Polynomial Control on Weighted Stability Bounds and Inversion Norms of Localized Matrices on Simple Graphs

Abstract

The (un)weighted stability for some matrices on a graph is one of essential hypotheses in time-frequency analysis and applied harmonic analysis. In the first part of this paper, we show that for a localized matrix in a Beurling algebra, its weighted stabilities for different exponents and Muckenhoupt weights are equivalent to each other, and reciprocal of its optimal lower stability bound for one exponent and weight is controlled by a polynomial of reciprocal of its optimal lower stability bound for another exponent and weight.

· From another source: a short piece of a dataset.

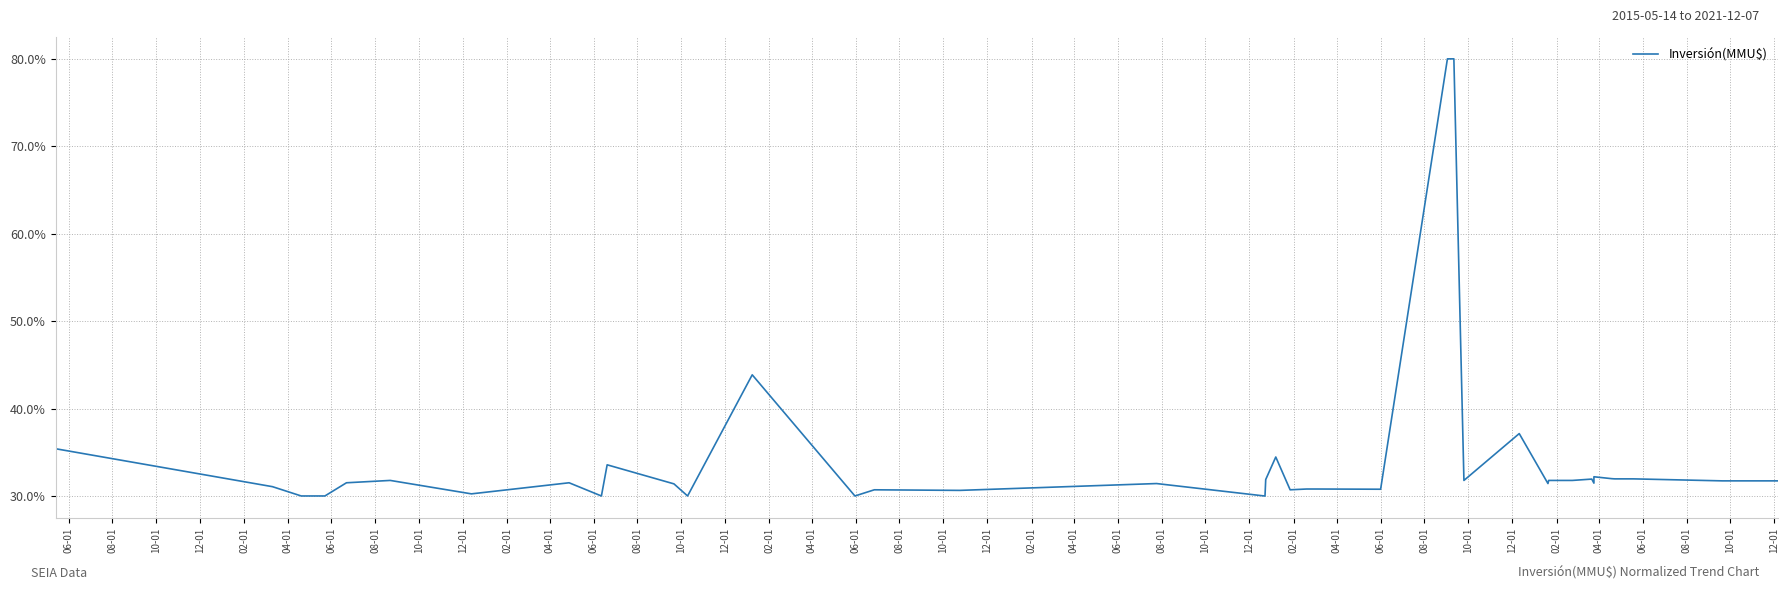

The chart shows a value of 31.5 at 08-01. True or false?

True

Banach algebras of matrices with certain off-diagonal decay is of great importance in many mathematical and engineering fields, and its inverse-closed property can be informally interpreted as localization preservation. Let $${{\mathcal {B}}}(\ell ^p_w)$$ be the Banach algebra of bounded linear operators on the weighted sequence space $$\ell ^p_w$$ on a graph. In the second part of this paper, we prove that Beurling algebras of localized matrices on a connected simple graph are inverse-closed in $${{\mathcal {B}}}(\ell ^p_w)$$ for all $$1\le p<\infty $$ and Muckenhoupt $$A_p$$ -weights w, and the Beurling norm of the inversion of a matrix A is bounded by a bivariate polynomial of the Beurling norm of the matrix A and the operator norm of its inverse $$A^{-1}$$ in $${{\mathcal {B}}}(\ell ^p_w)$$ .